With all the fighting, the clean energy project never got off the ground. But locals in the town opposing the wind farm have kept the roadblock up — they worry that the project isn’t canceled, it’s just stalled.
Some of the few people who study Huave believe the clean energy conflict has accelerated the loss of Huave speakers. Huave is far more widely spoken in San Mateo. And residents from both towns used to communicate in the language while participating together in traditional activities like fishing.
“Locals from Santa María were usually more exposed to Huave from people in San Mateo than their own family,” said Samuel Herrera, a linguist at the National Autonomous University of Mexico who studies Huave.
Martincito Ramírez, 80, is one of the last people in the town of Santa María del Mar who can still speak Huave fluently.
Huave is slowly dying all over the Pacific coast of Oaxaca as younger generations increasingly move to the mainland to seek education and jobs.
“People here keep telling me to forget about the language,” said Vladimir Martínez, 26, a teacher from Santa María who teaches Huave.
Martínez lives on the mainland but works with linguists from Mexico and the United States to create a Huave alphabet and a dictionary. As a result of the conflict, Martínez can only reach Santa María by boat. The winds often make it impossible for the ferry to operate. Boats have overturned and locals drowned.
“I try to do my work in Santa María,” Martínez said, “but the wind usually makes it impossible.”
In San Mateo, the town that opposed the wind farm, locals have started a bilingual school to teach children in both Huave and Spanish. Kids sing songs in Huave. And students get scolded for speaking Spanish. But despite these efforts, the language is also disappearing here.
“Fewer children can speak Huave than ever before because they’re more exposed to Spanish through television and the internet,” said Bety Gutiérrez, 49, a teacher in San Mateo. “The language is being displaced.”
Vladimir Martínez, 26, has tried to document the Huave language in the town of Santa María del Mar, but a conflict among Huave speakers over a proposed clean energy project has complicated his work.
As a resident of San Mateo, Gutiérrez has mixed feelings about the energy conflict. Gutiérrez tried to start a program that would give pregnant women or those in need of urgent medical care permission to pass through the roadblock, but her proposal was shot down. Many people on the peninsula worry locals in Santa María who become ill might not reach doctors in time. But at the same time Gutiérrez doesn’t want the energy companies to build wind farms here, so she also supports some of the drastic measures taken against Santa María.

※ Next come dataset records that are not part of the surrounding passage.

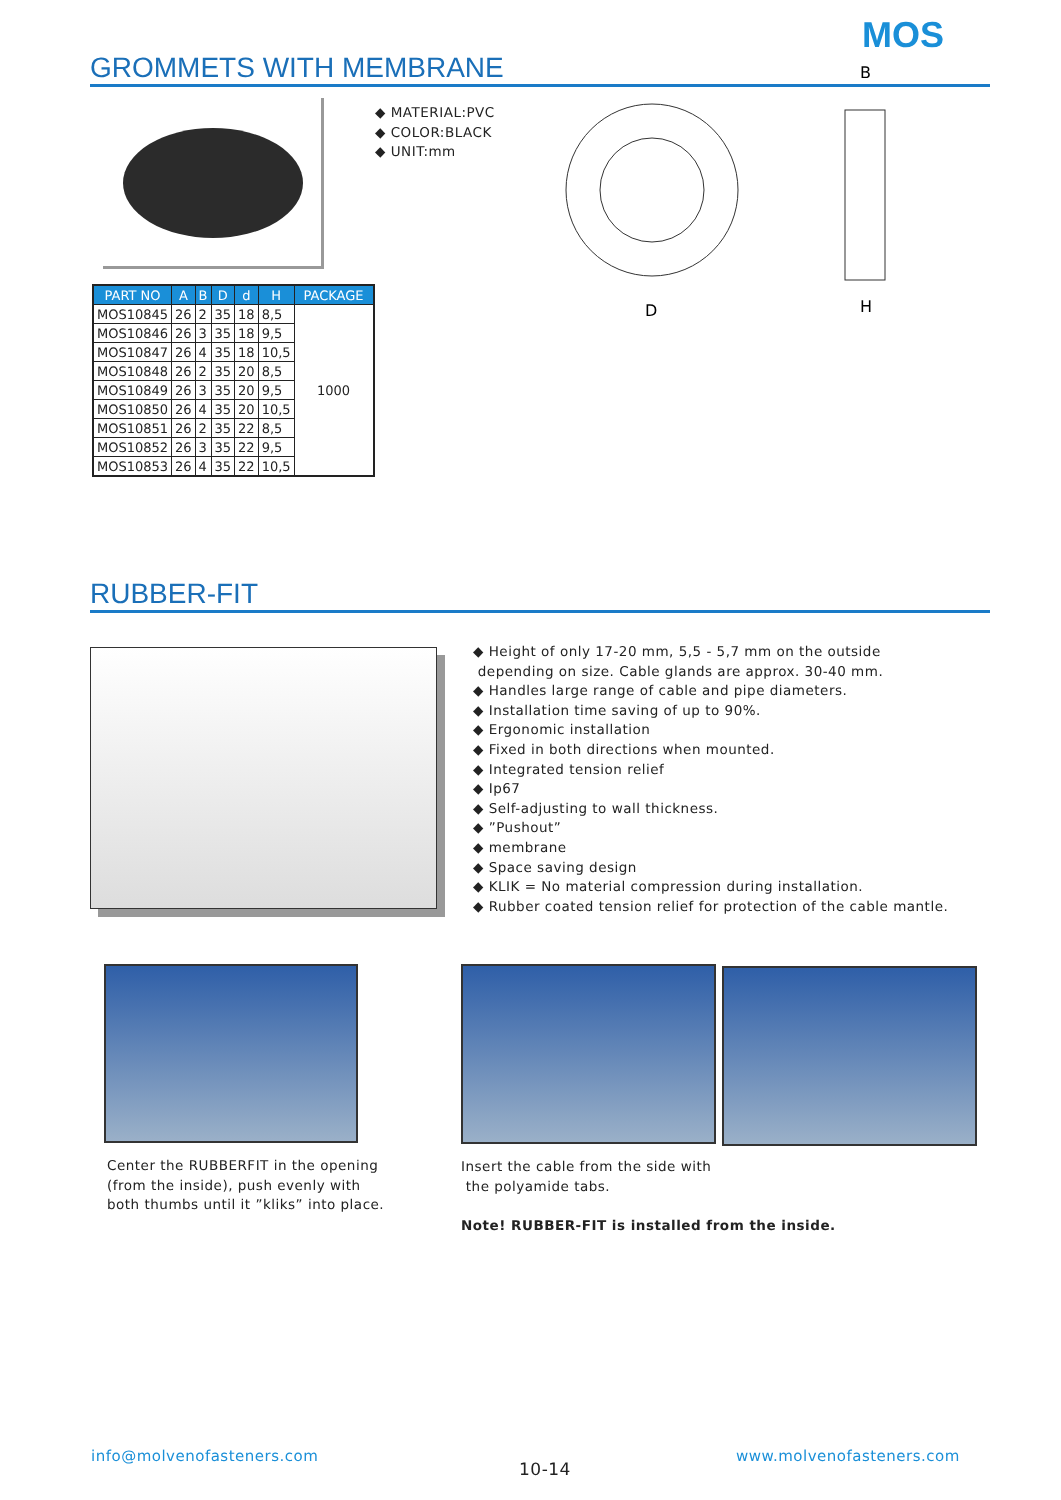MOS
GROMMETS WITH MEMBRANE
◆ MATERIAL:PVC
◆ COLOR:BLACK
◆ UNIT:mm
D
B
H
| PART NO | A | B | D | d | H | PACKAGE |
| --- | --- | --- | --- | --- | --- | --- |
| MOS10845 | 26 | 2 | 35 | 18 | 8,5 | 1000 |
| MOS10846 | 26 | 3 | 35 | 18 | 9,5 | |
| MOS10847 | 26 | 4 | 35 | 18 | 10,5 | |
| MOS10848 | 26 | 2 | 35 | 20 | 8,5 | |
| MOS10849 | 26 | 3 | 35 | 20 | 9,5 | |
| MOS10850 | 26 | 4 | 35 | 20 | 10,5 | |
| MOS10851 | 26 | 2 | 35 | 22 | 8,5 | |
| MOS10852 | 26 | 3 | 35 | 22 | 9,5 | |
| MOS10853 | 26 | 4 | 35 | 22 | 10,5 | |
RUBBER-FIT
◆ Height of only 17-20 mm, 5,5 - 5,7 mm on the outside
depending on size. Cable glands are approx. 30-40 mm.
◆ Handles large range of cable and pipe diameters.
◆ Installation time saving of up to 90%.
◆ Ergonomic installation
◆ Fixed in both directions when mounted.
◆ Integrated tension relief
◆ Ip67
◆ Self-adjusting to wall thickness.
◆ ”Pushout”
◆ membrane
◆ Space saving design
◆ KLIK = No material compression during installation.
◆ Rubber coated tension relief for protection of the cable mantle.
Center the RUBBERFIT in the opening
(from the inside), push evenly with
both thumbs until it ”kliks” into place.
Insert the cable from the side with
the polyamide tabs.
Note! RUBBER-FIT is installed from the inside.
info@molvenofasteners.com
10-14
www.molvenofasteners.com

“A true Huave would never sell their land,” Gutiérrez said.
On the other side of the roadblock in Santa María, Vladimir Martínez continues to work on his Huave dictionary, recording the words of the older generation.
“The language will never disappear,” Martínez said, smiling, “thanks to my dictionary.”
And for the moment, life in this small fishing community will proceed close to the way it always has. The attempt to keep the language alive, in its spoken form, may have almost been lost. But the battle to keep out the wind farm has been won.